Document text below:
New Router Hopes To Turn The Tide On Spam
Here's how it works: the router identifies the source of an email stream and then, based on behavioral history, notes which of those streams may be coming from spammers. TurnTide then narrows the bandwidth available to those streams, meaning that spam gets blocked before entering the system. "Let me give you a conceptual analogy: we offer good, legitimate marketers a fire hose into our systems, and spammers a straw," quips TurnTide President and Chief Executive Officer Lucinda Duncalfe Holt.
The router, formally introduced at Monday's DEMO 2004 conference in Scottsdale, Arizona, would seem to have several advantages over conventional spam filters. Most importantly to Internet marketers, it doesn't delete individual messages or block mail from specific domains. "It will eliminate false positives," Holt promises.
The router is also immune to the tactic currently favored by spammers in response to more sophisticated email filters: namely, turning up the volume. "We have to destroy the economic model of the spammer," Holt continues. "The cost of doing business is so low that it's worth it for them to continue even if they get a .0001 percent response rate--so if the filters get better, they just send more. That won't affect [companies or individuals using the router] at all."
End of Document text.
Data listing below:
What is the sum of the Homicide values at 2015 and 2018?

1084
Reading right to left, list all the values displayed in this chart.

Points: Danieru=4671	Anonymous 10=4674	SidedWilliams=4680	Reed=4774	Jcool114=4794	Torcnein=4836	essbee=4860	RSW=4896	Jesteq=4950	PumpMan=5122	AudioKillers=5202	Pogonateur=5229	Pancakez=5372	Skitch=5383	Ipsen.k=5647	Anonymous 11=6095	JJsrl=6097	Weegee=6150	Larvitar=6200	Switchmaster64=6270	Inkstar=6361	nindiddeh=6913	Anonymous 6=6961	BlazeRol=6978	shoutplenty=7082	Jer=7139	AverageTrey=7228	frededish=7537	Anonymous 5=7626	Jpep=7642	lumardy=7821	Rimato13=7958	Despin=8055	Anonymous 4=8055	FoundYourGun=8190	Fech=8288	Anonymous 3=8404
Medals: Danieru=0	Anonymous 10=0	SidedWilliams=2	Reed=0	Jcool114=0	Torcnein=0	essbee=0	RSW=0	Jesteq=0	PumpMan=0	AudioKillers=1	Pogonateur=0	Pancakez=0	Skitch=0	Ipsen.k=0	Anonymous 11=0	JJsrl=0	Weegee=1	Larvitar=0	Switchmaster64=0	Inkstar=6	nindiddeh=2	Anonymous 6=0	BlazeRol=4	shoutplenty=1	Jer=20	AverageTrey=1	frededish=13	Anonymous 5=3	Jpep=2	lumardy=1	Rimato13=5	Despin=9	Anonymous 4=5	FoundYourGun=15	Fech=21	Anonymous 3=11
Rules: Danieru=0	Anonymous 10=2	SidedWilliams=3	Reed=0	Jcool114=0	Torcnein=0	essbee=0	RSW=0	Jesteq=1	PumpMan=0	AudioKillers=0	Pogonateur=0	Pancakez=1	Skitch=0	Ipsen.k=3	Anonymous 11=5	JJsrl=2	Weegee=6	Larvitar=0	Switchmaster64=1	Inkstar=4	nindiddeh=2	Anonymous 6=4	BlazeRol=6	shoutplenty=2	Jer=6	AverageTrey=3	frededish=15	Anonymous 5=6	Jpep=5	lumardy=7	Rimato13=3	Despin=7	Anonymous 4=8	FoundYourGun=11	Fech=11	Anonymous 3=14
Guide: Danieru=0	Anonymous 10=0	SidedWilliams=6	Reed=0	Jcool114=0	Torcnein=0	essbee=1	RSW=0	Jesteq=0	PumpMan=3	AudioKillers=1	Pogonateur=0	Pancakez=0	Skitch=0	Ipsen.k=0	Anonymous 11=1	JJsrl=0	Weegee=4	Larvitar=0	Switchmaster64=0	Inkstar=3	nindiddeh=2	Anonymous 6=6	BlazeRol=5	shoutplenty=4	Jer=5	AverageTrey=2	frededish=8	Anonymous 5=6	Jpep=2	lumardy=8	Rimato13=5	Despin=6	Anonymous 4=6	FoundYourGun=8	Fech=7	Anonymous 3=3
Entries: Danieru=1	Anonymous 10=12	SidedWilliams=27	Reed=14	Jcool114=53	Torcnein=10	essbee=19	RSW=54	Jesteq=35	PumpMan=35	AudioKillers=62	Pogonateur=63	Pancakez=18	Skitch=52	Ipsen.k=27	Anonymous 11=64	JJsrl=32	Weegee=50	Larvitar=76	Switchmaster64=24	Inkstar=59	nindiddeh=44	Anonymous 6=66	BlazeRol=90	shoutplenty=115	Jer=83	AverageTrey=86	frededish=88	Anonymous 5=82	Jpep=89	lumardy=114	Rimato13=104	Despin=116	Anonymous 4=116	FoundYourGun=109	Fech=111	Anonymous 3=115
End of Data listing.
▶ Work to complete
In the article about the anti-spam router, at what event was the router formally introduced?

▶ Exercise result
At Monday's DEMO 2004 conference in Scottsdale, Arizona.